» **Task description**
In the material below, substitute "portable" for every occurrence of "handheld" and write out the lines again with everything else unchanged. Leave the pictures out of your answer.

+++ Information +++

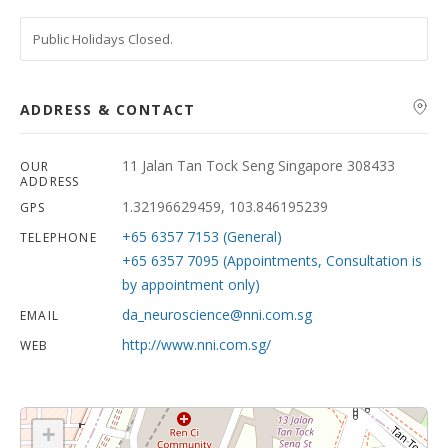
Public Holidays Closed.
ADDRESS & CONTACT
11 Jalan Tan Tock Seng Singapore 308433
OUR
ADDRESS
1.32196629459, 103.846195239
GPS
+65 6357 7153 (General)
TELEPHONE
+65 6357 7095 (Appointments, Consultation is
by appointment only)
da_neuroscience@nni.com.sg
EMAIL
http://www.nni.com.sg/
WEB
+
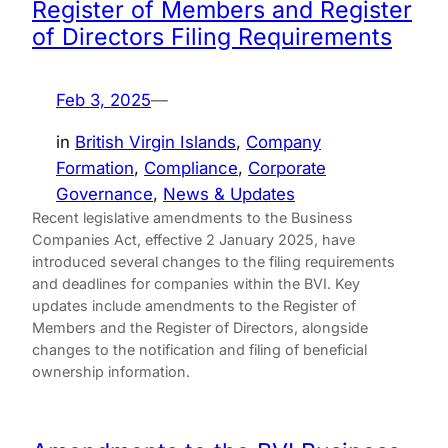
Register of Members and Register
of Directors Filing Requirements
Feb 3, 2025
—
in
British Virgin Islands
, 
Company
Formation
, 
Compliance
, 
Corporate
Governance
, 
News & Updates
Recent legislative amendments to the Business
Companies Act, effective 2 January 2025, have
introduced several changes to the filing requirements
and deadlines for companies within the BVI. Key
updates include amendments to the Register of
Members and the Register of Directors, alongside
changes to the notification and filing of beneficial
ownership information.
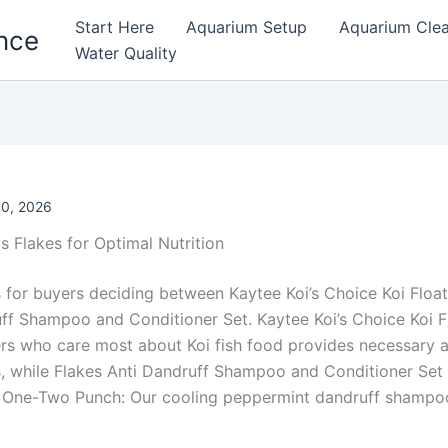
Start Here
Aquarium Setup
Aquarium Cle
nce
Water Quality
0, 2026
vs Flakes for Optimal Nutrition
 for buyers deciding between Kaytee Koi’s Choice Koi Floa
ff Shampoo and Conditioner Set. Kaytee Koi’s Choice Koi F
ers who care most about Koi fish food provides necessary 
s, while Flakes Anti Dandruff Shampoo and Conditioner Set
e One-Two Punch: Our cooling peppermint dandruff shampo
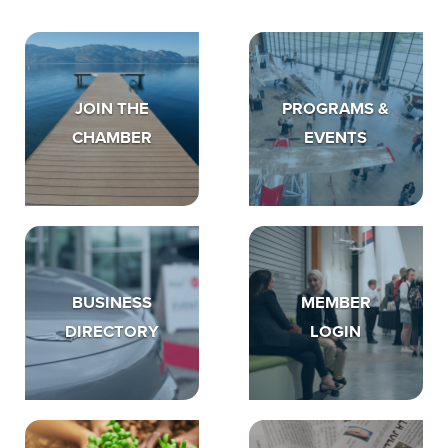
JOIN THE
PROGRAMS &
CHAMBER
EVENTS
BUSINESS
MEMBER
DIRECTORY
LOGIN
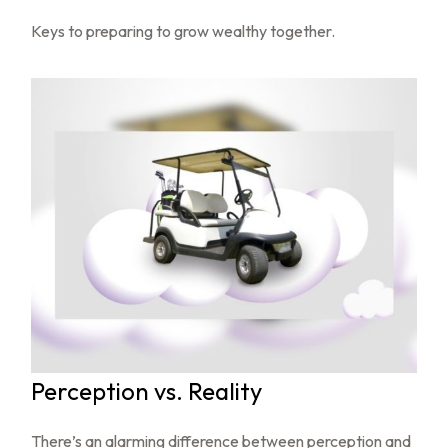
Keys to preparing to grow wealthy together.
Perception vs. Reality
There’s an alarming difference between perception and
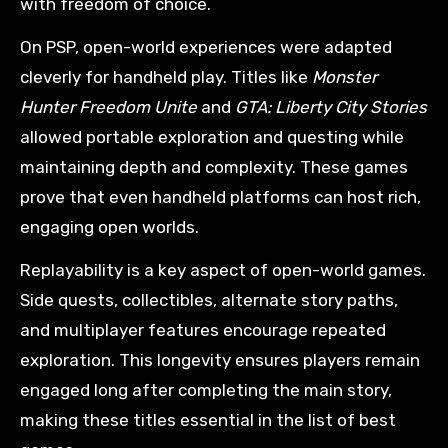
with freedom of choice.
On PSP, open-world experiences were adapted
cleverly for handheld play. Titles like
Monster
Hunter Freedom Unite
and
GTA: Liberty City Stories
allowed portable exploration and questing while
maintaining depth and complexity. These games
prove that even handheld platforms can host rich,
engaging open worlds.
Replayability is a key aspect of open-world games.
Side quests, collectibles, alternate story paths,
and multiplayer features encourage repeated
exploration. This longevity ensures players remain
engaged long after completing the main story,
making these titles essential in the list of best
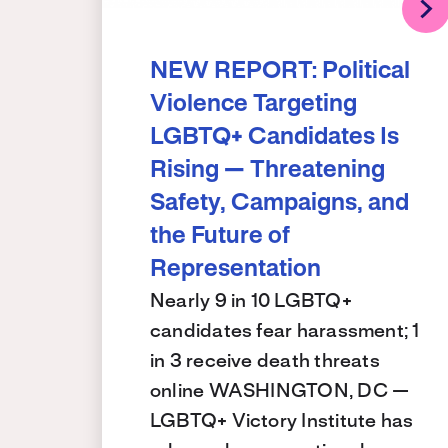
NEW REPORT: Political
Violence Targeting
LGBTQ+ Candidates Is
Rising — Threatening
Safety, Campaigns, and
the Future of
Representation
Nearly 9 in 10 LGBTQ+
candidates fear harassment; 1
in 3 receive death threats
online WASHINGTON, DC —
LGBTQ+ Victory Institute has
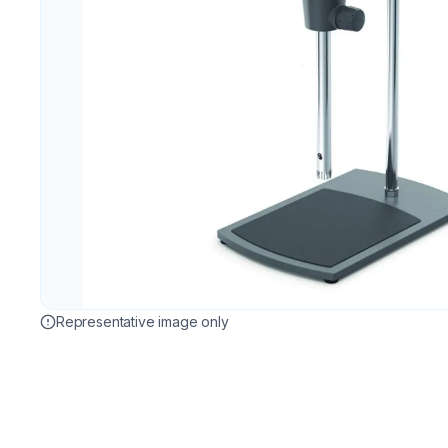
Representative image only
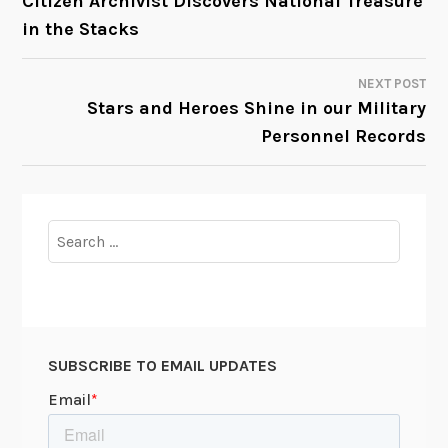
Citizen Archivist Discovers National Treasure
in the Stacks
NAVIGATION
NEXT POST
Stars and Heroes Shine in our Military
Personnel Records
Search
for:
SUBSCRIBE TO EMAIL UPDATES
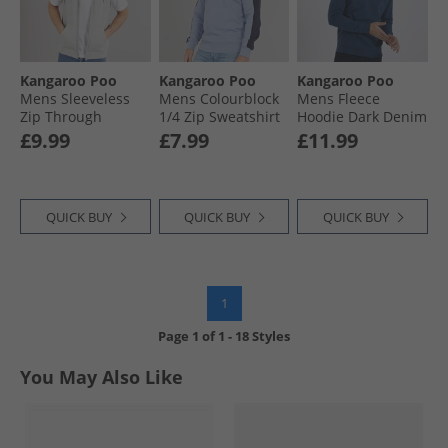
Kangaroo Poo
Kangaroo Poo
Kangaroo Poo
Mens Sleeveless
Mens Colourblock
Mens Fleece
Zip Through
1/​4 Zip Sweatshirt
Hoodie Dark Denim
Hoodie Grey Marl
Tempest/​Navy
£9.99
£7.99
£11.99
QUICK BUY
QUICK BUY
QUICK BUY
1
Page
1
of
1
-
18 Styles
You May Also Like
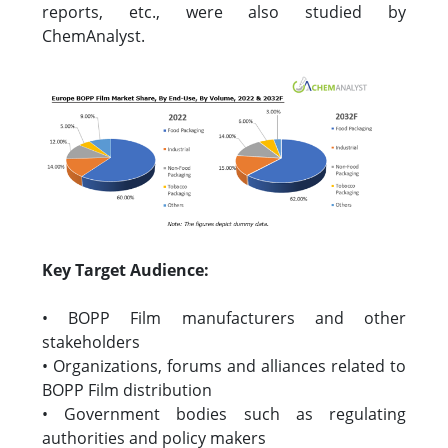
reports, etc., were also studied by
ChemAnalyst.
Key Target Audience:
• BOPP Film manufacturers and other
stakeholders
• Organizations, forums and alliances related to
BOPP Film distribution
• Government bodies such as regulating
authorities and policy makers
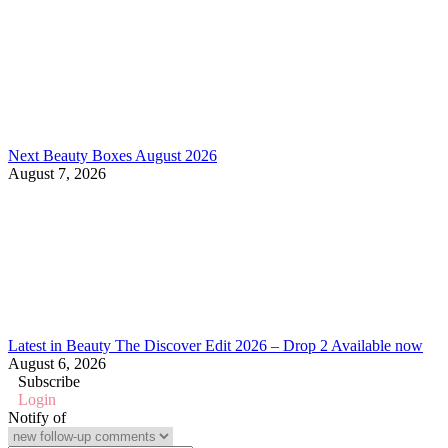
Next Beauty Boxes August 2026
August 7, 2026
Latest in Beauty The Discover Edit 2026 – Drop 2 Available now
August 6, 2026
Subscribe
Login
Notify of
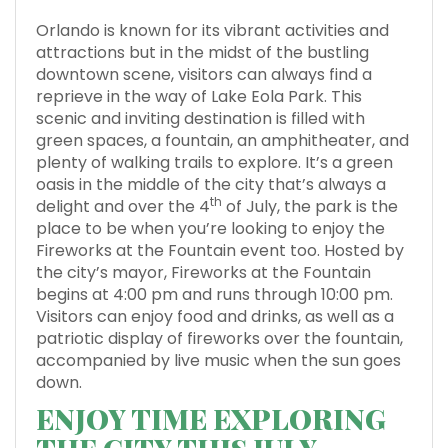
Orlando is known for its vibrant activities and
attractions but in the midst of the bustling
downtown scene, visitors can always find a
reprieve in the way of Lake Eola Park. This
scenic and inviting destination is filled with
green spaces, a fountain, an amphitheater, and
plenty of walking trails to explore. It’s a green
oasis in the middle of the city that’s always a
th
delight and over the 4
of July, the park is the
place to be when you’re looking to enjoy the
Fireworks at the Fountain event too. Hosted by
the city’s mayor, Fireworks at the Fountain
begins at 4:00 pm and runs through 10:00 pm.
Visitors can enjoy food and drinks, as well as a
patriotic display of fireworks over the fountain,
accompanied by live music when the sun goes
down.
ENJOY TIME EXPLORING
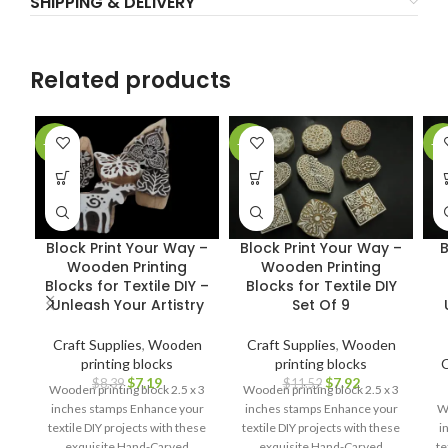
SHIPPING & DELIVERY
Related products
-14%
-31%
-2
Block Print Your Way –
Block Print Your Way –
B
Wooden Printing
Wooden Printing
Blocks for Textile DIY –
Blocks for Textile DIY
Unleash Your Artistry
Set Of 9
Craft Supplies
,
Wooden
Craft Supplies
,
Wooden
printing blocks
printing blocks
C
$
7.19
$
7.92
$
8.39
$
11.52
Wooden printing block 2.5 x 3
Wooden printing block 2.5 x 3
inches stamps Enhance your
inches stamps Enhance your
Wo
textile DIY projects with these
textile DIY projects with these
i
exquisite Hand-Carved
exquisite Hand-Carved
te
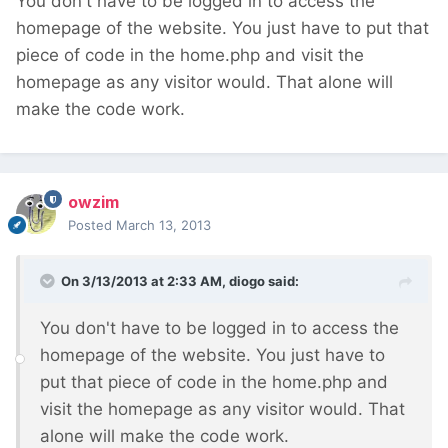
You don't have to be logged in to access the
homepage of the website. You just have to put that
piece of code in the home.php and visit the
homepage as any visitor would. That alone will
make the code work.
owzim
Posted
March 13, 2013
On 3/13/2013 at 2:33 AM, diogo said:
You don't have to be logged in to access the
homepage of the website. You just have to
put that piece of code in the home.php and
visit the homepage as any visitor would. That
alone will make the code work.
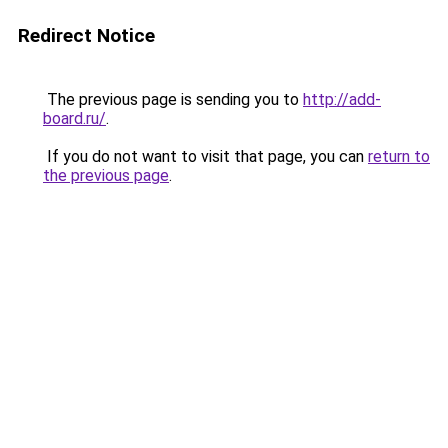
Redirect Notice
The previous page is sending you to
http://add-
board.ru/
.
If you do not want to visit that page, you can
return to
the previous page
.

+++

» **Reply**
Public Holidays Closed.
ADDRESS & CONTACT
11 Jalan Tan Tock Seng Singapore 308433
OUR
ADDRESS
1.32196629459, 103.846195239
GPS
+65 6357 7153 (General)
TELEPHONE
+65 6357 7095 (Appointments, Consultation is
by appointment only)
da_neuroscience@nni.com.sg
EMAIL
http://www.nni.com.sg/
WEB
+
Register of Members and Register
of Directors Filing Requirements
Feb 3, 2025
—
in
British Virgin Islands
, 
Company
Formation
, 
Compliance
, 
Corporate
Governance
, 
News & Updates
Recent legislative amendments to the Business
Companies Act, effective 2 January 2025, have
introduced several changes to the filing requirements
and deadlines for companies within the BVI. Key
updates include amendments to the Register of
Members and the Register of Directors, alongside
changes to the notification and filing of beneficial
ownership information.
Start Here
Aquarium Setup
Aquarium Cle
nce
Water Quality
0, 2026
vs Flakes for Optimal Nutrition
 for buyers deciding between Kaytee Koi’s Choice Koi Floa
ff Shampoo and Conditioner Set. Kaytee Koi’s Choice Koi F
ers who care most about Koi fish food provides necessary 
s, while Flakes Anti Dandruff Shampoo and Conditioner Set
e One-Two Punch: Our cooling peppermint dandruff shampo
JOIN THE
PROGRAMS &
CHAMBER
EVENTS
BUSINESS
MEMBER
DIRECTORY
LOGIN
Keys to preparing to grow wealthy together.
Perception vs. Reality
There’s an alarming difference between perception and
with freedom of choice.
On PSP, open-world experiences were adapted
cleverly for portable play. Titles like
Monster
Hunter Freedom Unite
and
GTA: Liberty City Stories
allowed portable exploration and questing while
maintaining depth and complexity. These games
prove that even portable platforms can host rich,
engaging open worlds.
Replayability is a key aspect of open-world games.
Side quests, collectibles, alternate story paths,
and multiplayer features encourage repeated
exploration. This longevity ensures players remain
engaged long after completing the main story,
making these titles essential in the list of best
NEW REPORT: Political
Violence Targeting
LGBTQ+ Candidates Is
Rising — Threatening
Safety, Campaigns, and
the Future of
Representation
Nearly 9 in 10 LGBTQ+
candidates fear harassment; 1
in 3 receive death threats
online WASHINGTON, DC —
LGBTQ+ Victory Institute has
Representative image only
Citizen Archivist Discovers National Treasure
in the Stacks
NAVIGATION
NEXT POST
Stars and Heroes Shine in our Military
Personnel Records
Search
for:
SUBSCRIBE TO EMAIL UPDATES
Kangaroo Poo
Kangaroo Poo
Kangaroo Poo
Mens Sleeveless
Mens Colourblock
Mens Fleece
Zip Through
1/​4 Zip Sweatshirt
Hoodie Dark Denim
Hoodie Grey Marl
Tempest/​Navy
£9.99
£7.99
£11.99
QUICK BUY
QUICK BUY
QUICK BUY
1
Page
1
of
1
-
18 Styles
You May Also Like
reports, etc., were also studied by
ChemAnalyst.
Key Target Audience:
• BOPP Film manufacturers and other
stakeholders
• Organizations, forums and alliances related to
BOPP Film distribution
• Government bodies such as regulating
authorities and policy makers
Next Beauty Boxes August 2026
August 7, 2026
Latest in Beauty The Discover Edit 2026 – Drop 2 Available now
August 6, 2026
Subscribe
Login
Notify of
Orlando is known for its vibrant activities and
attractions but in the midst of the bustling
downtown scene, visitors can always find a
reprieve in the way of Lake Eola Park. This
scenic and inviting destination is filled with
green spaces, a fountain, an amphitheater, and
plenty of walking trails to explore. It’s a green
oasis in the middle of the city that’s always a
th
delight and over the 4
of July, the park is the
place to be when you’re looking to enjoy the
Fireworks at the Fountain event too. Hosted by
the city’s mayor, Fireworks at the Fountain
begins at 4:00 pm and runs through 10:00 pm.
Visitors can enjoy food and drinks, as well as a
patriotic display of fireworks over the fountain,
accompanied by live music when the sun goes
down.
ENJOY TIME EXPLORING
SHIPPING & DELIVERY
Related products
-14%
-31%
-2
Block Print Your Way –
Block Print Your Way –
B
Wooden Printing
Wooden Printing
Blocks for Textile DIY –
Blocks for Textile DIY
Unleash Your Artistry
Set Of 9
Craft Supplies
,
Wooden
Craft Supplies
,
Wooden
printing blocks
printing blocks
C
$
7.19
$
7.92
$
8.39
$
11.52
Wooden printing block 2.5 x 3
Wooden printing block 2.5 x 3
inches stamps Enhance your
inches stamps Enhance your
Wo
textile DIY projects with these
textile DIY projects with these
i
exquisite Hand-Carved
exquisite Hand-Carved
te
You don't have to be logged in to access the
homepage of the website. You just have to put that
piece of code in the home.php and visit the
homepage as any visitor would. That alone will
make the code work.
owzim
Posted
March 13, 2013
On 3/13/2013 at 2:33 AM, diogo said:
You don't have to be logged in to access the
homepage of the website. You just have to
put that piece of code in the home.php and
visit the homepage as any visitor would. That
alone will make the code work.
Redirect Notice
The previous page is sending you to
http://add-
board.ru/
.
If you do not want to visit that page, you can
return to
the previous page
.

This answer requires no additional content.